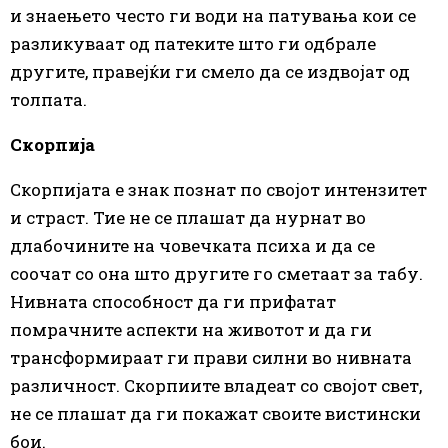
и знаењето често ги води на патувања кои се
разликуваат од патеките што ги одбрале
другите, правејќи ги смело да се издвојат од
толпата.
Скорпија
Скорпијата е знак познат по својот интензитет
и страст. Тие не се плашат да нурнат во
длабочините на човечката психа и да се
соочат со она што другите го сметаат за табу.
Нивната способност да ги прифатат
помрачните аспекти на животот и да ги
трансформираат ги прави силни во нивната
различност. Скорпиите владеат со својот свет,
не се плашат да ги покажат своите вистински
бои.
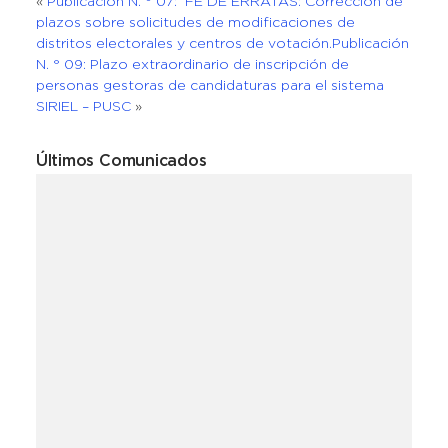
«
Publicación N. ° 07: FE DE ERRATAS: Corrección de
plazos sobre solicitudes de modificaciones de
distritos electorales y centros de votación.
Publicación
N. ° 09: Plazo extraordinario de inscripción de
personas gestoras de candidaturas para el sistema
SIRIEL – PUSC
»
Últimos Comunicados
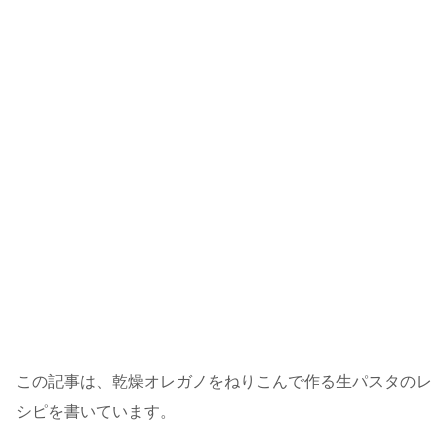
この記事は、乾燥オレガノをねりこんで作る生パスタのレ
シピを書いています。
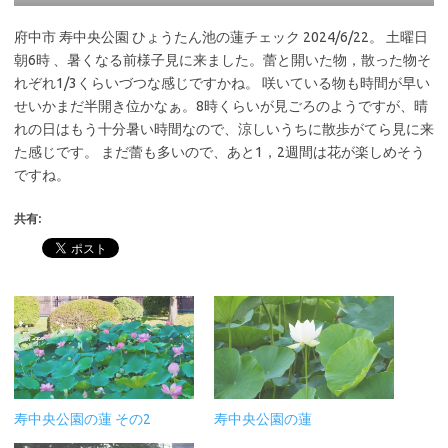
府中市 寿中央公園 ひょうたん池の蓮チェック 2024/6/22。 土曜日
朝6時 、暑くなる前様子見に来ました。蕾と開いた物，散った物そ
れぞれ1/3くらいづつな感じですかね。 咲いている物も時間が早い
せいかまだ半開き位かなぁ。8時くらいが見ごろのようですが、晴
れの日はもう十分暑い時間なので、涼しいうちに散歩がてら見に来
た感じです。 まだ蕾も多いので、あと1，2週間は花が楽しめそう
ですね。
共有:
寿中央公園の蓮 その2
寿中央公園の蓮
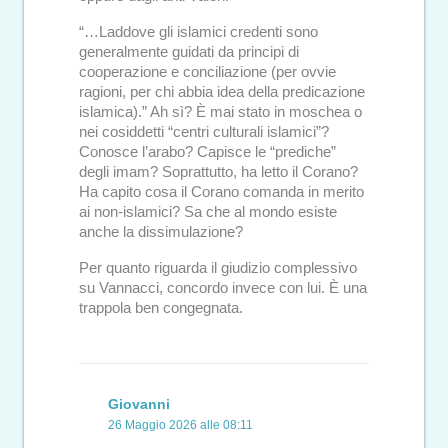
“…Laddove gli islamici credenti sono
generalmente guidati da principi di
cooperazione e conciliazione (per ovvie
ragioni, per chi abbia idea della predicazione
islamica).” Ah sì? È mai stato in moschea o
nei cosiddetti “centri culturali islamici”?
Conosce l’arabo? Capisce le “prediche”
degli imam? Soprattutto, ha letto il Corano?
Ha capito cosa il Corano comanda in merito
ai non-islamici? Sa che al mondo esiste
anche la dissimulazione?
Per quanto riguarda il giudizio complessivo
su Vannacci, concordo invece con lui. È una
trappola ben congegnata.
Giovanni
26 Maggio 2026 alle 08:11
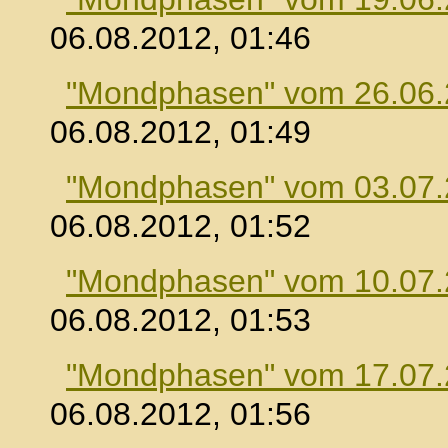
06.08.2012, 01:46
"Mondphasen" vom 26.06
06.08.2012, 01:49
"Mondphasen" vom 03.07
06.08.2012, 01:52
"Mondphasen" vom 10.07
06.08.2012, 01:53
"Mondphasen" vom 17.07
06.08.2012, 01:56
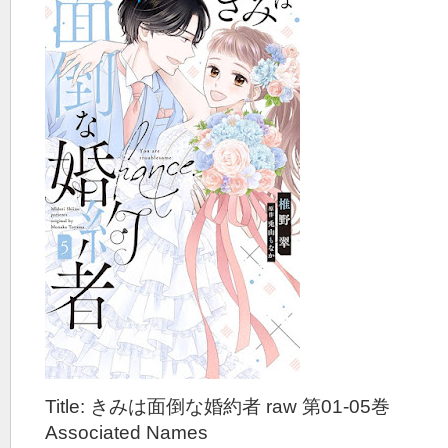
Title: きみは面倒な婚約者 raw 第01-05巻
Associated Names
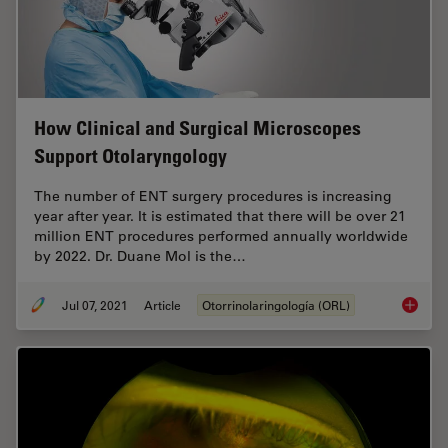
How Clinical and Surgical Microscopes
Support Otolaryngology
The number of ENT surgery procedures is increasing
year after year. It is estimated that there will be over 21
million ENT procedures performed annually worldwide
by 2022. Dr. Duane Mol is the…
Jul 07, 2021
Article
Otorrinolaringología (ORL)
How Cli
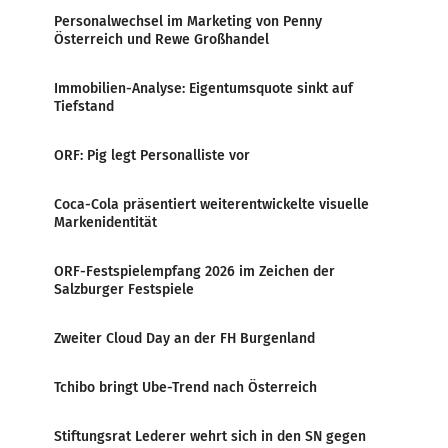
Personalwechsel im Marketing von Penny
Österreich und Rewe Großhandel
Immobilien-Analyse: Eigentumsquote sinkt auf
Tiefstand
ORF: Pig legt Personalliste vor
Coca-Cola präsentiert weiterentwickelte visuelle
Markenidentität
ORF-Festspielempfang 2026 im Zeichen der
Salzburger Festspiele
Zweiter Cloud Day an der FH Burgenland
Tchibo bringt Ube-Trend nach Österreich
Stiftungsrat Lederer wehrt sich in den SN gegen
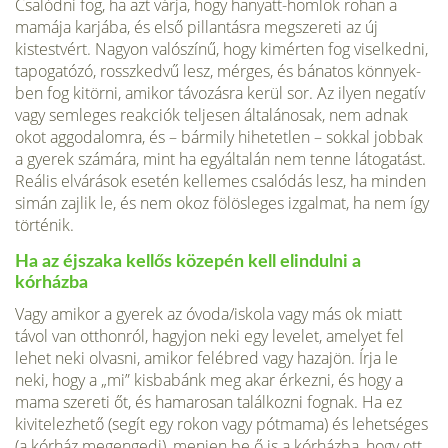
Csalódni fog, ha azt várja, hogy hanyatt-homlok rohan a
mamája karjá­ba, és első pillantásra megszereti az új
kistestvért. Nagyon valószínű, hogy ki­mérten fog viselkedni,
tapogatózó, rossz­kedvű lesz, mérges, és bánatos könnyek­
ben fog kitörni, amikor távozásra kerül sor. Az ilyen negatív
vagy semleges reak­ciók teljesen általánosak, nem adnak
okot aggodalomra, és – bármily hihe­tetlen – sokkal jobbak
a gyerek számára, mint ha egyáltalán nem tenne látogatást.
Reális elvárások esetén kellemes csaló­dás lesz, ha minden
simán zajlik le, és nem okoz fölösleges izgalmat, ha nem így
történik.
Ha az éjszaka kellős közepén kell el­indulni a
kórházba
Vagy amikor a gye­rek az óvoda/iskola vagy más ok miatt
távol van otthonról, hagyjon neki egy levelet, amelyet fel
lehet neki olvasni, amikor felébred vagy hazajön. Írja le
neki, hogy a „mi” kisbabánk meg akar érkezni, és hogy a
mama szereti őt, és ha­marosan találkozni fognak. Ha ez
kivite­lezhető (segít egy rokon vagy pótmama) és lehetséges
(a kórház megengedi), men­jen be ő is a kórházba, hogy ott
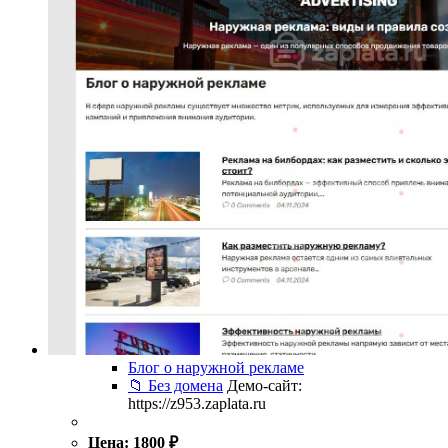
Блог о наружной рекламе
📁 Без домена
Демо-сайт:
https://z953.zaplata.ru
Цена:
1800
₽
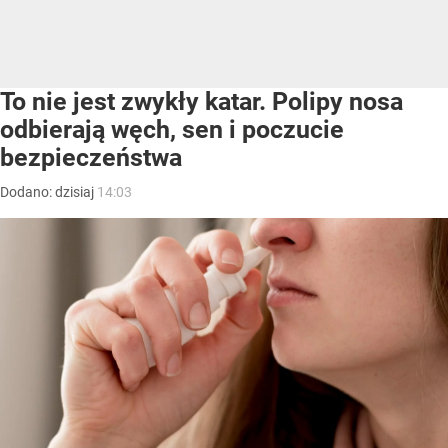
To nie jest zwykły katar. Polipy nosa
odbierają węch, sen i poczucie
bezpieczeństwa
Dodano:
dzisiaj
14:03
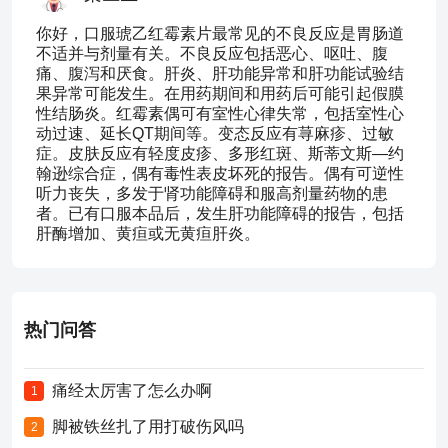
你好，口服琥乙红霉素片最常见的不良反应是胃肠道
不适并与剂量有关。不良反应包括恶心、呕吐、腹
痛、腹泻和厌食。肝炎、肝功能异常和肝功能试验结
果异常可能发生。在用药期间和用药后可能引起假膜
性结肠炎。红霉素偶可有室性心律失常，包括室性心
动过速、延长QT期间等。变态反应有荨麻疹、过敏
症。皮肤反应有轻度皮疹、多形红斑、斯蒂文斯—约
翰逊综合症，偶有毒性表皮坏死的报告。偶有可逆性
听力丧失，多发于肾功能障碍和服高剂量药物的患
者。已有口服本品后，发生肝功能障碍的报告，包括
肝酶增加、黄疸或无黄疸肝炎。
热门问答
痛经太厉害了怎么办啊
1
脚被铁丝扎了用打破伤风吗
2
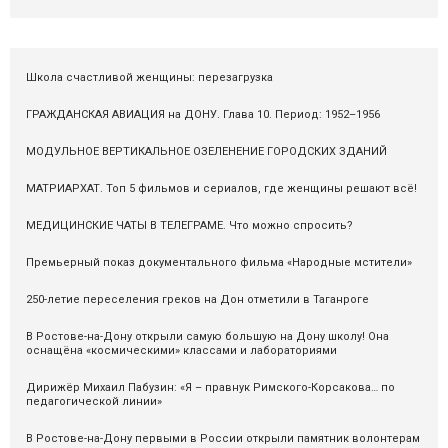
Школа счастливой женщины: перезагрузка
ГРАЖДАНСКАЯ АВИАЦИЯ на ДОНУ. Глава 10. Период: 1952–1956
МОДУЛЬНОЕ ВЕРТИКАЛЬНОЕ ОЗЕЛЕНЕНИЕ ГОРОДСКИХ ЗДАНИЙ
МАТРИАРХАТ. Топ 5 фильмов и сериалов, где женщины решают всё!
МЕДИЦИНСКИЕ ЧАТЫ В ТЕЛЕГРАМЕ. Что можно спросить?
Премьерный показ документального фильма «Народные мстители»
250-летие переселения греков на Дон отметили в Таганроге
В Ростове-на-Дону открыли самую большую на Дону школу! Она
оснащёна «космическими» классами и лабораториями
Дирижёр Михаил Пабузин: «Я – правнук Римского-Корсакова… по
педагогической линии»
В Ростове-на-Дону первыми в России открыли памятник волонтерам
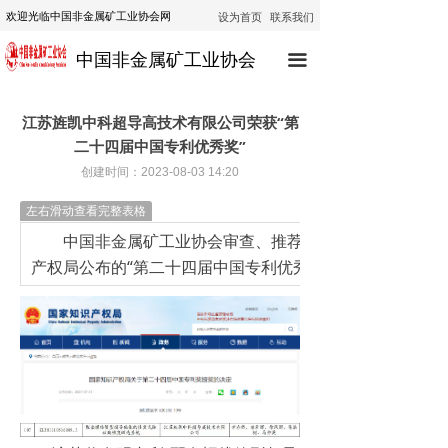
设为首页
联系我们
欢迎光临中国非金属矿工业协会网
首页
中国非金属矿工业协会
끀
协会动态
行业动态
江苏旌凯中科超导高技术有限公司荣获“第
二十四届中国专利优秀奖”
通知公告
创建时间：
2023-08-03
14:20
技术咨询
左右滑动查看完整表格
中国非金属矿工业协会审查、推荐的江苏旌凯中科超导
技术培训
产权局公布的“第二十四届中国专利优秀获。”
经济运行
政策法规
公示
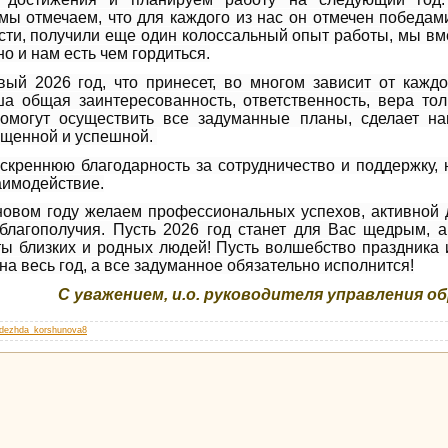
мы отмечаем, что для каждого из нас он отмечен победа
ти, получили еще один колоссальный опыт работы, мы вм
о и нам есть чем гордиться.
ый 2026 год, что принесет, во многом зависит от каждо
ша общая заинтересованность, ответственность, вера то
помогут осуществить все задуманные планы, сделает н
ыщенной и успешной.
креннюю благодарность за сотрудничество и поддержку,
аимодействие.
овом году желаем профессиональных успехов, активной д
 благополучия. Пусть 2026 год станет для Вас щедрым, а
ты близких и родных людей! Пусть волшебство праздника 
на весь год, а все задуманное обязательно исполнится!
С уважением, и
.о. руководителя управления о
dezhda_korshunova8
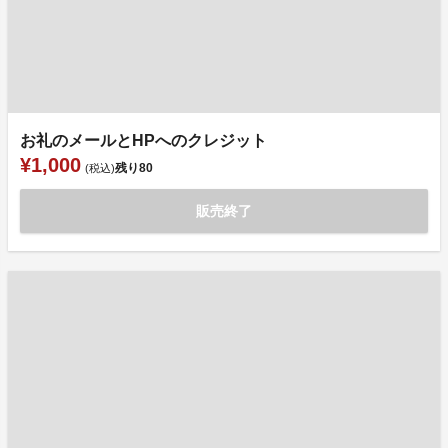
お礼のメールとHPへのクレジット
¥1,000
残り
80
(税込)
販売終了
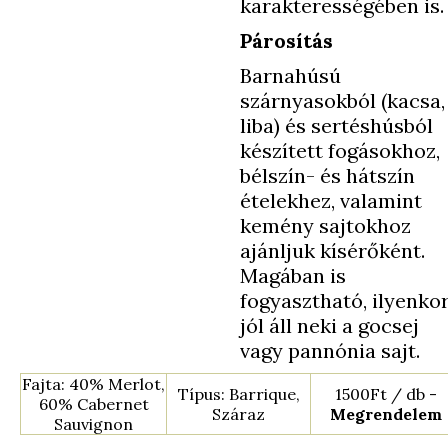
karakterességében is.
Párosítás
Barnahúsú
szárnyasokból (kacsa,
liba) és sertéshúsból
készített fogásokhoz,
bélszín- és hátszín
ételekhez, valamint
kemény sajtokhoz
ajánljuk kísérőként.
Magában is
fogyasztható, ilyenko
jól áll neki a gocsej
vagy pannónia sajt.
Fajta: 40% Merlot,
Típus: Barrique,
1500Ft / db -
60% Cabernet
Száraz
Megrendelem
Sauvignon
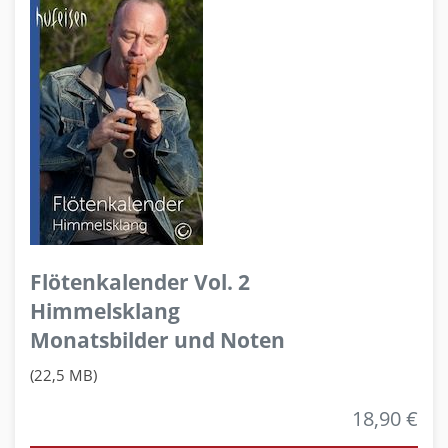
Flötenkalender Vol. 2
Himmelsklang
Monatsbilder und Noten
(22,5 MB)
18,90 €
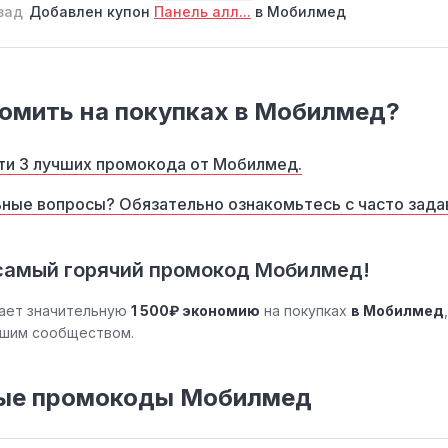
зад
Добавлен купон
Панель алл...
в Мобилмед
омить на покупках в Мобилмед?
ти 3 лучших промокода от Мобилмед.
ные вопросы? Обязательно ознакомьтесь с часто зад
 самый горячий промокод Мобилмед!
ает значительную
1 500₽ экономию
на покупках
в Мобилмед
ашим сообществом.
ые промокоды Мобилмед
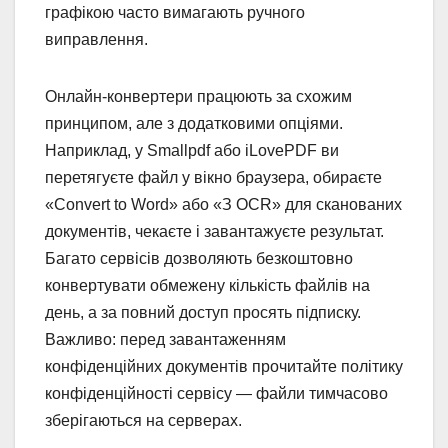
графікою часто вимагають ручного
виправлення.
Онлайн-конвертери працюють за схожим
принципом, але з додатковими опціями.
Наприклад, у Smallpdf або iLovePDF ви
перетягуєте файл у вікно браузера, обираєте
«Convert to Word» або «З OCR» для сканованих
документів, чекаєте і завантажуєте результат.
Багато сервісів дозволяють безкоштовно
конвертувати обмежену кількість файлів на
день, а за повний доступ просять підписку.
Важливо: перед завантаженням
конфіденційних документів прочитайте політику
конфіденційності сервісу — файли тимчасово
зберігаються на серверах.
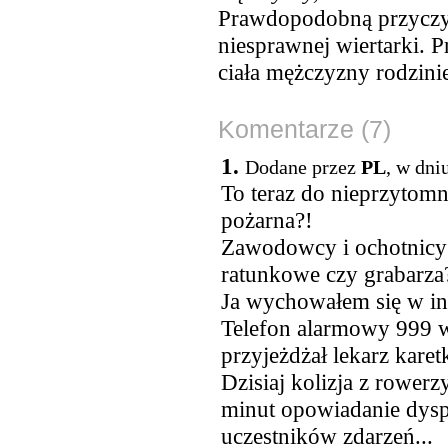
Prawdopodobną przyczy
niesprawnej wiertarki. 
ciała mężczyzny rodzinie
Komentarze (7)
1.
Dodane przez
PL
, w dni
To teraz do nieprzytomn
pożarna?!
Zawodowcy i ochotnicy
ratunkowe czy grabarz
Ja wychowałem się w in
Telefon alarmowy 999 w
przyjeżdżał lekarz kare
Dzisiaj kolizja z rowerz
minut opowiadanie dysp
uczestników zdarzeń...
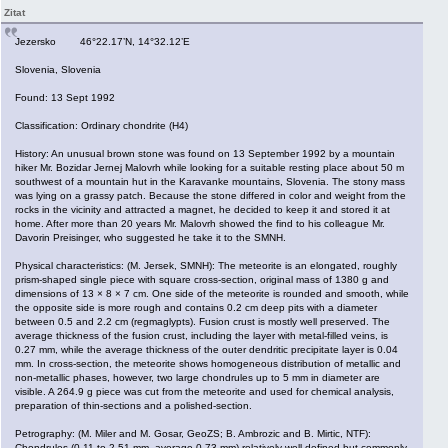
Zitat
Jezersko 46°22.17’N, 14°32.12’E
Slovenia, Slovenia
Found: 13 Sept 1992
Classification: Ordinary chondrite (H4)
History: An unusual brown stone was found on 13 September 1992 by a mountain
hiker Mr. Bozidar Jernej Malovrh while looking for a suitable resting place about 50 m
southwest of a mountain hut in the Karavanke mountains, Slovenia. The stony mass
was lying on a grassy patch. Because the stone differed in color and weight from the
rocks in the vicinity and attracted a magnet, he decided to keep it and stored it at
home. After more than 20 years Mr. Malovrh showed the find to his colleague Mr.
Davorin Preisinger, who suggested he take it to the SMNH.
Physical characteristics: (M. Jersek, SMNH): The meteorite is an elongated, roughly
prism-shaped single piece with square cross-section, original mass of 1380 g and
dimensions of 13 × 8 × 7 cm. One side of the meteorite is rounded and smooth, while
the opposite side is more rough and contains 0.2 cm deep pits with a diameter
between 0.5 and 2.2 cm (regmaglypts). Fusion crust is mostly well preserved. The
average thickness of the fusion crust, including the layer with metal-filled veins, is
0.27 mm, while the average thickness of the outer dendritic precipitate layer is 0.04
mm. In cross-section, the meteorite shows homogeneous distribution of metallic and
non-metallic phases, however, two large chondrules up to 5 mm in diameter are
visible. A 264.9 g piece was cut from the meteorite and used for chemical analysis,
preparation of thin-sections and a polished-section.
Petrography: (M. Miler and M. Gosar, GeoZS; B. Ambrozic and B. Mirtic, NTF):
Chondrules (0.11 to 2.51 mm, average 0.73 mm) relatively well defined but commonly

■ EXERCISE DETAILS ■
Would you please show every line of the material above that includes the string "открыли"?

■ RESULT BELOW ■
В Ростове-на-Дону открыли самую большую на Дону школу! Она
В Ростове-на-Дону первыми в России открыли памятник волонтерам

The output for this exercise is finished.